Usually, when you hear about CEO compensation, it's in relation to how mind-blowingly much executives make, or how a dismissed honcho left riding on a golden parachute. Not at Lenovo. The PC provider has been on a tear in recent months and is on the verge of supplanting HP as the number one computer manufacturer in the world. That top-notch performance made CEO Yang Yuanqing eligible for a big fat bonus check. Rather than keeping the cash for himself, he divvied up the $3 million performance-related bonus into 10,000-ish slices and distributed it to the everymen (and women) who make up the bulk of the company.
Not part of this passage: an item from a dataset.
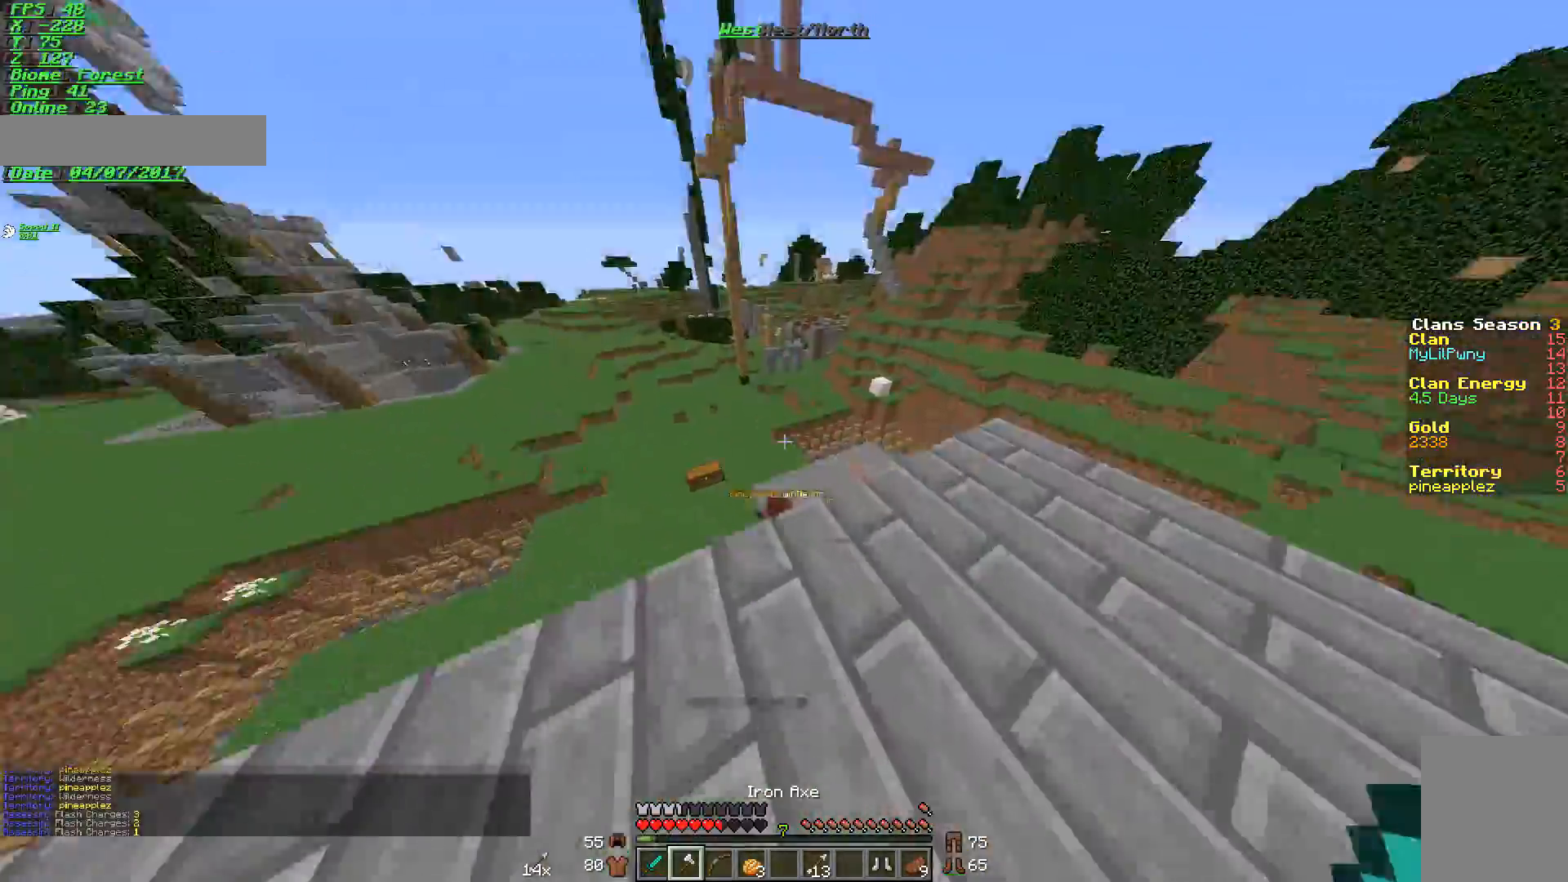
{"keys": ["w"], "mouse": ["right"], "events": [[34, "mouse_right", "down"], [150, "mouse_right", "up"], [484, "mouse_right", "down"]]}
The shared bonus only went out to junior-level employees, such as receptionists and factory workers, rather than managers or other executives. Each employee received the equivalent of $314,
That would be nothing to sneeze at in the U.S., but it's a staggering sum in China, where Lenovo is based.
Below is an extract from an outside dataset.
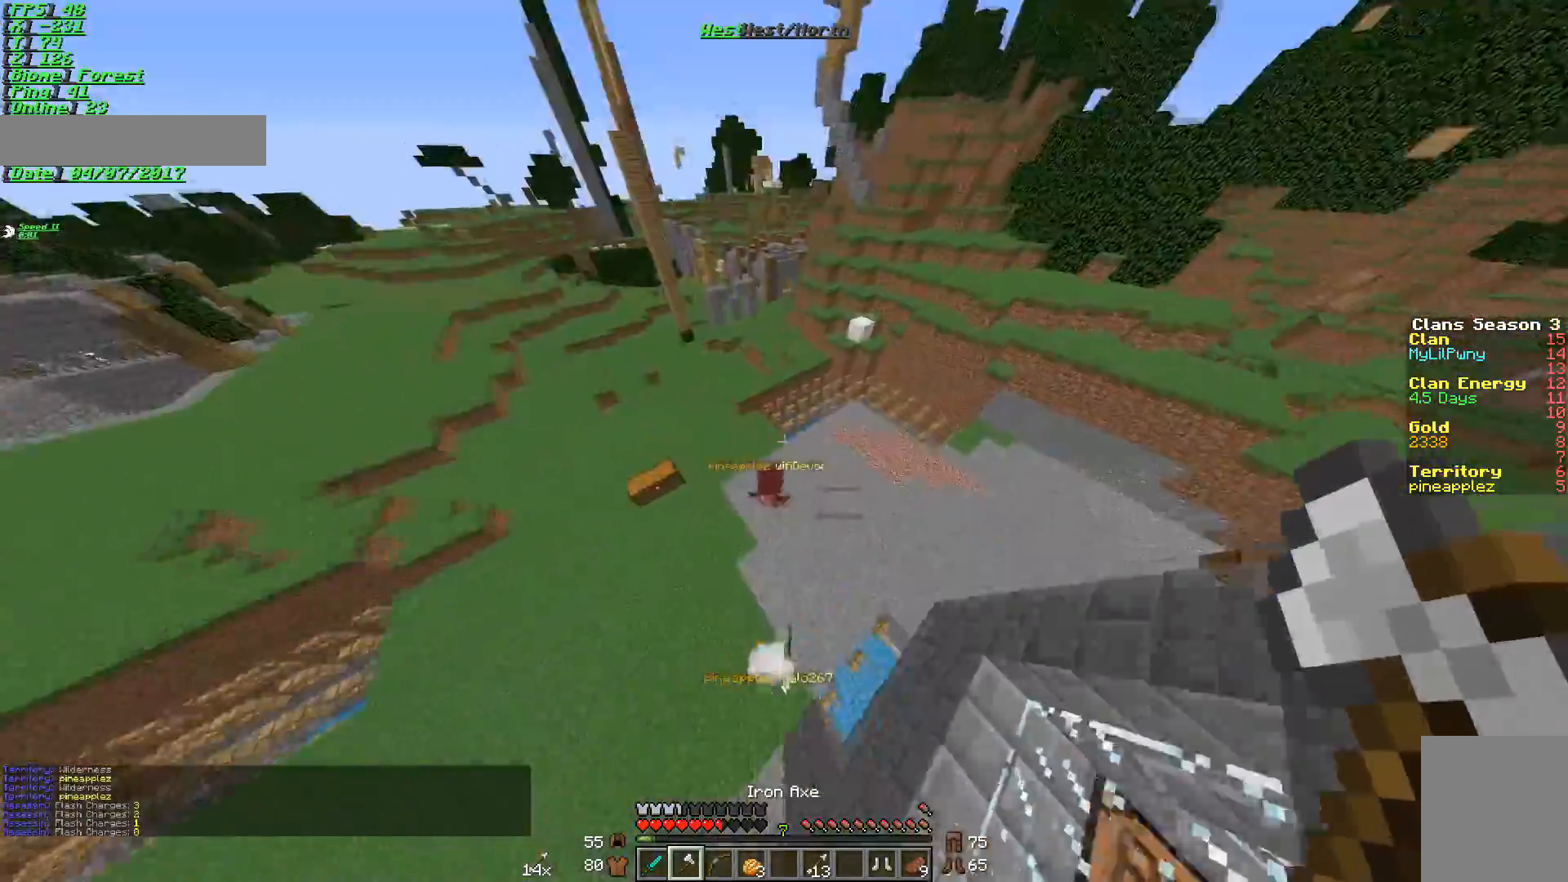
{"keys": ["w"], "mouse": ["left"], "events": [[117, "mouse_right", "up"], [250, "mouse_left", "down"]]}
According to the National Bureau of Statistics of China
, the average rural Chinese resident only earns 6,977 yuan per year, or the equivalent of $1,094. Urban Chinese residents make out better, pulling down a 2011 yearly average of 23,939 yuan, but that still only works out to $3,762. Basically, $314 can mean a world of difference for Lenovo rank-and-file employees.
Lenovo's CEO pulled down an additional $2.2 million in bonuses from other incentives and earned a total compensation of right around $14 million.